Hemispheric brain injury resulting from a stroke is often accompanied by muscle weakness in contralateral limbs. In neurologically intact subjects, appropriate motoneuronal recruitment and rate modulation are utilized to optimize muscle force production. In the present study, we sought to determine whether weakness in an affected hand muscle in stroke survivors is partially attributable to alterations in the control of muscle activation. Specifically, our goal was to characterize whether the surface EMG amplitude was systematically larger as a function of (low) force in paretic hand muscles as compared to contralateral muscles in the same subject. We tested a multifunctional muscle, the first dorsal interosseous (FDI), in multiple directions about the second metacarpophalangeal joint in ten hemiparetic and six neurologically intact subjects. In six of the ten stroke subjects, the EMG-force slope was significantly greater on the affected side as compared to the contralateral side, as well as compared to neurologically intact subjects. An unexpected set of results was a nonlinear relation between recorded EMG and generated force commonly observed in the paretic FDI, even at very low-force levels. We discuss possible experimental as well as physiological factors that may contribute to an increased EMG-force slope, concluding that changes in motor unit (MU) control are the most likely reasons for the observed changes.

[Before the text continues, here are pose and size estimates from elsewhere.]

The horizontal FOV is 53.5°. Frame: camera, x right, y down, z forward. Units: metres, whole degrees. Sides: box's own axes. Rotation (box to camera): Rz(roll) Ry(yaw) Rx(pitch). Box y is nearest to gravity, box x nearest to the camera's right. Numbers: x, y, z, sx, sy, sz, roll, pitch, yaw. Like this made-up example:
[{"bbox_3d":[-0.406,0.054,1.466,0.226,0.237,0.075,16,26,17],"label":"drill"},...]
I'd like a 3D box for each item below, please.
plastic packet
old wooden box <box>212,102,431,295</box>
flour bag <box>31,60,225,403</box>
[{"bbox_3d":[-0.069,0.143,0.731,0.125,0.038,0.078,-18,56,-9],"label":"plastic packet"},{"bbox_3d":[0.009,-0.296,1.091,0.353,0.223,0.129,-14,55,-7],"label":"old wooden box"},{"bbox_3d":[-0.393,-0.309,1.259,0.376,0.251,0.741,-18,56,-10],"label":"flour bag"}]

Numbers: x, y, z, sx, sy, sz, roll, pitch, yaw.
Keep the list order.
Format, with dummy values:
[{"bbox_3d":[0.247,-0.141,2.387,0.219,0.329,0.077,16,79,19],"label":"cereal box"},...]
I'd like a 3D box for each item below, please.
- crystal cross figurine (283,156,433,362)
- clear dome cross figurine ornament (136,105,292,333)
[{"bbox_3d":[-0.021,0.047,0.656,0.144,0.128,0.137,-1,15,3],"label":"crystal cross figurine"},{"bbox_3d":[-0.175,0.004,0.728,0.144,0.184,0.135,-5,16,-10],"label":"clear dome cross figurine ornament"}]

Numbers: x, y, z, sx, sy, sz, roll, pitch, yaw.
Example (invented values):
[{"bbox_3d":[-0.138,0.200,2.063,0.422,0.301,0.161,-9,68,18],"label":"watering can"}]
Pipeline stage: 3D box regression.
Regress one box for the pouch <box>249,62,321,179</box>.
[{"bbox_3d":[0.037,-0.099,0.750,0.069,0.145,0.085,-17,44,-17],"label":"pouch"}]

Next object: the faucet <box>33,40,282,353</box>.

中风导致的大脑半球损伤常伴有对侧肢体肌肉无力。在神经功能正常的受试者中,会利用适当的运动神经元募集和频率调制来优化肌肉力量的产生。在本研究中,我们试图确定中风幸存者患侧手部肌肉无力是否部分归因于肌肉激活控制的改变。具体而言,我们的目标是确定与同一受试者的对侧肌肉相比,患侧手部肌肉的表面肌电图(EMG)幅度是否会随着(低)力量的变化而系统性地增大。我们在10名偏瘫患者和6名神经功能正常的受试者中,围绕第二掌指关节在多个方向上测试了一块多功能肌肉,即第一背侧骨间肌(FDI)。在10名中风受试者中的6名中,与对侧相比,以及与神经功能正常的受试者相比,患侧的肌电图 - 力量斜率显著更大。一组意外的结果是,即使在非常低的力量水平下,在患侧FDI中通常观察到记录的肌电图与产生的力量之间存在非线性关系。我们讨论了可能导致肌电图 - 力量斜率增加的实验因素和生理因素,得出结论认为运动单位(MU)控制的变化是观察到的变化的最可能原因。